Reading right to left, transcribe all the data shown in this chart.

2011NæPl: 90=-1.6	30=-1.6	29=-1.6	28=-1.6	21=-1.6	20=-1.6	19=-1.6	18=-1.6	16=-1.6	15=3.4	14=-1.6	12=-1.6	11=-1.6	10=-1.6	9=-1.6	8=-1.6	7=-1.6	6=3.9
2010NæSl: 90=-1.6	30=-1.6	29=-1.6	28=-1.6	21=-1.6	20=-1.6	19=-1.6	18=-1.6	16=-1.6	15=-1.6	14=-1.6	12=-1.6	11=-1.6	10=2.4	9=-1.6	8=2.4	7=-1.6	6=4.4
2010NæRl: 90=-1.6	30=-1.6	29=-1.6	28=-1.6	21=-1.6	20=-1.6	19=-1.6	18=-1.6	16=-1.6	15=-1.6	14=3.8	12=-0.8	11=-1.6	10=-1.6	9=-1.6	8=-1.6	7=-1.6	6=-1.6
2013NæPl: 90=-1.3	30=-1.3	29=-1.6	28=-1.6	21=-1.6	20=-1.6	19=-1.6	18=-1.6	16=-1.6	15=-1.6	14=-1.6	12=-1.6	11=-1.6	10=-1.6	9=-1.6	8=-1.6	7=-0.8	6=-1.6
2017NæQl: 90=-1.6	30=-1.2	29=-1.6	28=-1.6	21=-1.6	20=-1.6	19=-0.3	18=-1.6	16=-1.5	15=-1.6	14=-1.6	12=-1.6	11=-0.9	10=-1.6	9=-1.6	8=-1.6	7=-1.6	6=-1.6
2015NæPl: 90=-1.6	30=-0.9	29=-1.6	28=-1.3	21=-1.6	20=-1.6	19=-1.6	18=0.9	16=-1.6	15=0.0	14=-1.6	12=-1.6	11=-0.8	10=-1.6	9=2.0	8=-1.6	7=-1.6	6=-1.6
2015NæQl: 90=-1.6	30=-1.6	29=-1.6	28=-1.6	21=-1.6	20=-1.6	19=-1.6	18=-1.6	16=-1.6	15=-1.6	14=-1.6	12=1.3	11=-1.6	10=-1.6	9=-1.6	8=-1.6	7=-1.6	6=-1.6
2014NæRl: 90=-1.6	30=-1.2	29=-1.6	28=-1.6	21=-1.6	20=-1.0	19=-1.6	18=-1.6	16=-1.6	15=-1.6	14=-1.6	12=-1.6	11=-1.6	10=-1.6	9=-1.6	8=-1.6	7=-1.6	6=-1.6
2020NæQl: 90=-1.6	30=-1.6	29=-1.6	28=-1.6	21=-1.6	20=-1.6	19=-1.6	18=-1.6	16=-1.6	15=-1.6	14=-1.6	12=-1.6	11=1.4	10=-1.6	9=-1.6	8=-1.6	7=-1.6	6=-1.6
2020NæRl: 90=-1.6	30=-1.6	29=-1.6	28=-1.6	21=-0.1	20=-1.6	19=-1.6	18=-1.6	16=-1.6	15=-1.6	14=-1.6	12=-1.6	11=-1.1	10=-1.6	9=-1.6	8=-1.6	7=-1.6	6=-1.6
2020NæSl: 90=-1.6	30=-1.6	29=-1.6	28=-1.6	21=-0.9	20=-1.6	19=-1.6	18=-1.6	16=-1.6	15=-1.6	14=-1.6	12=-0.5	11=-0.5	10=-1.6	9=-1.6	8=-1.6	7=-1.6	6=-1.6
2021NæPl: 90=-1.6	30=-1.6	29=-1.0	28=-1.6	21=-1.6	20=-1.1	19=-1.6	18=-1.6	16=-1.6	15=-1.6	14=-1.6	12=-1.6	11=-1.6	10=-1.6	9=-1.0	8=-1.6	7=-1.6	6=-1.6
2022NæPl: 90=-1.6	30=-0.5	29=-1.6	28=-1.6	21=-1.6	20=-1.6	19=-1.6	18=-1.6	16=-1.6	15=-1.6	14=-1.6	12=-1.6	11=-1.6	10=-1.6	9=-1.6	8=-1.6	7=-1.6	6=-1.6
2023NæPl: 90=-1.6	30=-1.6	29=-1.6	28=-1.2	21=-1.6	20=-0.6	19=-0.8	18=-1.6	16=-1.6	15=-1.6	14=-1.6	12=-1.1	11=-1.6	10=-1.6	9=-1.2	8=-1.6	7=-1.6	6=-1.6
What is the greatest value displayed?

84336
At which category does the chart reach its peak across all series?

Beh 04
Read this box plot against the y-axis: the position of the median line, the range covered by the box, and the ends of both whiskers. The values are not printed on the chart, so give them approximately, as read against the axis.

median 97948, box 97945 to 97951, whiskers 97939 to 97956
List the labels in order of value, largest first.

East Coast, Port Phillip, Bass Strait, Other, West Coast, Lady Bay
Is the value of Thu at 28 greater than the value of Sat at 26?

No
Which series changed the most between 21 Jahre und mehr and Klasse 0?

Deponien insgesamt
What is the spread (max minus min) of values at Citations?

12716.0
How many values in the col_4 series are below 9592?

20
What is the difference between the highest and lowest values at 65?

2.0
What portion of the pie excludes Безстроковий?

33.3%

= = = =

■ Activity
Count the rows above that contain the string "many". Give only the number.

■ The answer
1